:: To be done ::
Rewrite the data below, changing every "collector number" to "field number" and keeping everything else unchanged.

>> BEGIN Records provided

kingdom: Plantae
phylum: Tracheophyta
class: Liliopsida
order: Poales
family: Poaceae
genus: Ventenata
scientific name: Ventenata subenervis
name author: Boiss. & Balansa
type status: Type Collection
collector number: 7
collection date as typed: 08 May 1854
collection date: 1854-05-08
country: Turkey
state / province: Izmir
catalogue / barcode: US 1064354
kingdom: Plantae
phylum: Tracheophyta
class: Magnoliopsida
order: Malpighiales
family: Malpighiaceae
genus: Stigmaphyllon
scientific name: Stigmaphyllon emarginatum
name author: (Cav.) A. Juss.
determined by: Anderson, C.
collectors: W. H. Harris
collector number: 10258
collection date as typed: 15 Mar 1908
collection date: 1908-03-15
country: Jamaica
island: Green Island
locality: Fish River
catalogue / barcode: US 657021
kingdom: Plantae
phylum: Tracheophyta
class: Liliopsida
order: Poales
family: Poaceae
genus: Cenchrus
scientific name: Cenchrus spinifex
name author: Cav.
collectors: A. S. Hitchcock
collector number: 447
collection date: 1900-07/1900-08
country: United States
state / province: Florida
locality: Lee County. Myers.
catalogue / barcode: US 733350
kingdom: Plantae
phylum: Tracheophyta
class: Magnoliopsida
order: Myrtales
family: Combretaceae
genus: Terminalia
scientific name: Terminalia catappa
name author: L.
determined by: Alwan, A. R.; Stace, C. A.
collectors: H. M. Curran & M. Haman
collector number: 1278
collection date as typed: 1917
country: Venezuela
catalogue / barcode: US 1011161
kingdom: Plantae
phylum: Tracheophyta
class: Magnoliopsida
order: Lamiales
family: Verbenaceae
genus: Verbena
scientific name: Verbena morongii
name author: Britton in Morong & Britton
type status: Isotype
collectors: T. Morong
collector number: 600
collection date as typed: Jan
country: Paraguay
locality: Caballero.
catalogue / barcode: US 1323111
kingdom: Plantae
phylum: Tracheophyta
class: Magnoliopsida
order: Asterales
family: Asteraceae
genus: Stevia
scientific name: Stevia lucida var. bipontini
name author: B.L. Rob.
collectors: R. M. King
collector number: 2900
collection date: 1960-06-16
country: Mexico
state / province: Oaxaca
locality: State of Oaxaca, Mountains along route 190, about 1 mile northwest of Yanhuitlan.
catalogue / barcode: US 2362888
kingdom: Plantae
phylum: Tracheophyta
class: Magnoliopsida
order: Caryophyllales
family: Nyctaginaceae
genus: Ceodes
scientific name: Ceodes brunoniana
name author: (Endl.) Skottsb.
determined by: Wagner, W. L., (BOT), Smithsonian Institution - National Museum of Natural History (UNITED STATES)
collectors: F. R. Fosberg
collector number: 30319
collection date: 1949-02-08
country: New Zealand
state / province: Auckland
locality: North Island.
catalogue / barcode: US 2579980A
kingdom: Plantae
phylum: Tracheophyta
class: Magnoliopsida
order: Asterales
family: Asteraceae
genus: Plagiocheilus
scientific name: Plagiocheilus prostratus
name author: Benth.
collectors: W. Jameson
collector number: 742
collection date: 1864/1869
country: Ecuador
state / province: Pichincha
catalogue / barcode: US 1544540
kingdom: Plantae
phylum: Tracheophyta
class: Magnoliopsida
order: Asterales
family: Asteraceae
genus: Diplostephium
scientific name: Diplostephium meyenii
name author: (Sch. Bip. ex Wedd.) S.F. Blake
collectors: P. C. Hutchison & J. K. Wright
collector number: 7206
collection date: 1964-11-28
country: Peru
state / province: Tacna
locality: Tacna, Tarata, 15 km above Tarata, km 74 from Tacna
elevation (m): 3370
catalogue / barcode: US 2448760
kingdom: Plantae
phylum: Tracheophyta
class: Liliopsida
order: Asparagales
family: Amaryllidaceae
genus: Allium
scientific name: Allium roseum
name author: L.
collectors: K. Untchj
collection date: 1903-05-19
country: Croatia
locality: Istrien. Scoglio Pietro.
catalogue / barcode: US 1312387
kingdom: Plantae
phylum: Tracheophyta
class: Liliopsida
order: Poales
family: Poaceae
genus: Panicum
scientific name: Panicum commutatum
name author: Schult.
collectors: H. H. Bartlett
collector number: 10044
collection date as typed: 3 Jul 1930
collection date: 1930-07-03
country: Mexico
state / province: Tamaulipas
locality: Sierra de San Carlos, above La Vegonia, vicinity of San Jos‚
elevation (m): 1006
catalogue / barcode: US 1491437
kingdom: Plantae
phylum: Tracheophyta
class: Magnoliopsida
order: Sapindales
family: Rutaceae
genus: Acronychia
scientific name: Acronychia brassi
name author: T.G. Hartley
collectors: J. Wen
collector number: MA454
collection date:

>> END Records provided

:: Answer to the exercise ::
kingdom: Plantae
phylum: Tracheophyta
class: Liliopsida
order: Poales
family: Poaceae
genus: Ventenata
scientific name: Ventenata subenervis
name author: Boiss. & Balansa
type status: Type Collection
field number: 7
collection date as typed: 08 May 1854
collection date: 1854-05-08
country: Turkey
state / province: Izmir
catalogue / barcode: US 1064354
kingdom: Plantae
phylum: Tracheophyta
class: Magnoliopsida
order: Malpighiales
family: Malpighiaceae
genus: Stigmaphyllon
scientific name: Stigmaphyllon emarginatum
name author: (Cav.) A. Juss.
determined by: Anderson, C.
collectors: W. H. Harris
field number: 10258
collection date as typed: 15 Mar 1908
collection date: 1908-03-15
country: Jamaica
island: Green Island
locality: Fish River
catalogue / barcode: US 657021
kingdom: Plantae
phylum: Tracheophyta
class: Liliopsida
order: Poales
family: Poaceae
genus: Cenchrus
scientific name: Cenchrus spinifex
name author: Cav.
collectors: A. S. Hitchcock
field number: 447
collection date: 1900-07/1900-08
country: United States
state / province: Florida
locality: Lee County. Myers.
catalogue / barcode: US 733350
kingdom: Plantae
phylum: Tracheophyta
class: Magnoliopsida
order: Myrtales
family: Combretaceae
genus: Terminalia
scientific name: Terminalia catappa
name author: L.
determined by: Alwan, A. R.; Stace, C. A.
collectors: H. M. Curran & M. Haman
field number: 1278
collection date as typed: 1917
country: Venezuela
catalogue / barcode: US 1011161
kingdom: Plantae
phylum: Tracheophyta
class: Magnoliopsida
order: Lamiales
family: Verbenaceae
genus: Verbena
scientific name: Verbena morongii
name author: Britton in Morong & Britton
type status: Isotype
collectors: T. Morong
field number: 600
collection date as typed: Jan
country: Paraguay
locality: Caballero.
catalogue / barcode: US 1323111
kingdom: Plantae
phylum: Tracheophyta
class: Magnoliopsida
order: Asterales
family: Asteraceae
genus: Stevia
scientific name: Stevia lucida var. bipontini
name author: B.L. Rob.
collectors: R. M. King
field number: 2900
collection date: 1960-06-16
country: Mexico
state / province: Oaxaca
locality: State of Oaxaca, Mountains along route 190, about 1 mile northwest of Yanhuitlan.
catalogue / barcode: US 2362888
kingdom: Plantae
phylum: Tracheophyta
class: Magnoliopsida
order: Caryophyllales
family: Nyctaginaceae
genus: Ceodes
scientific name: Ceodes brunoniana
name author: (Endl.) Skottsb.
determined by: Wagner, W. L., (BOT), Smithsonian Institution - National Museum of Natural History (UNITED STATES)
collectors: F. R. Fosberg
field number: 30319
collection date: 1949-02-08
country: New Zealand
state / province: Auckland
locality: North Island.
catalogue / barcode: US 2579980A
kingdom: Plantae
phylum: Tracheophyta
class: Magnoliopsida
order: Asterales
family: Asteraceae
genus: Plagiocheilus
scientific name: Plagiocheilus prostratus
name author: Benth.
collectors: W. Jameson
field number: 742
collection date: 1864/1869
country: Ecuador
state / province: Pichincha
catalogue / barcode: US 1544540
kingdom: Plantae
phylum: Tracheophyta
class: Magnoliopsida
order: Asterales
family: Asteraceae
genus: Diplostephium
scientific name: Diplostephium meyenii
name author: (Sch. Bip. ex Wedd.) S.F. Blake
collectors: P. C. Hutchison & J. K. Wright
field number: 7206
collection date: 1964-11-28
country: Peru
state / province: Tacna
locality: Tacna, Tarata, 15 km above Tarata, km 74 from Tacna
elevation (m): 3370
catalogue / barcode: US 2448760
kingdom: Plantae
phylum: Tracheophyta
class: Liliopsida
order: Asparagales
family: Amaryllidaceae
genus: Allium
scientific name: Allium roseum
name author: L.
collectors: K. Untchj
collection date: 1903-05-19
country: Croatia
locality: Istrien. Scoglio Pietro.
catalogue / barcode: US 1312387
kingdom: Plantae
phylum: Tracheophyta
class: Liliopsida
order: Poales
family: Poaceae
genus: Panicum
scientific name: Panicum commutatum
name author: Schult.
collectors: H. H. Bartlett
field number: 10044
collection date as typed: 3 Jul 1930
collection date: 1930-07-03
country: Mexico
state / province: Tamaulipas
locality: Sierra de San Carlos, above La Vegonia, vicinity of San Jos‚
elevation (m): 1006
catalogue / barcode: US 1491437
kingdom: Plantae
phylum: Tracheophyta
class: Magnoliopsida
order: Sapindales
family: Rutaceae
genus: Acronychia
scientific name: Acronychia brassi
name author: T.G. Hartley
collectors: J. Wen
field number: MA454
collection date:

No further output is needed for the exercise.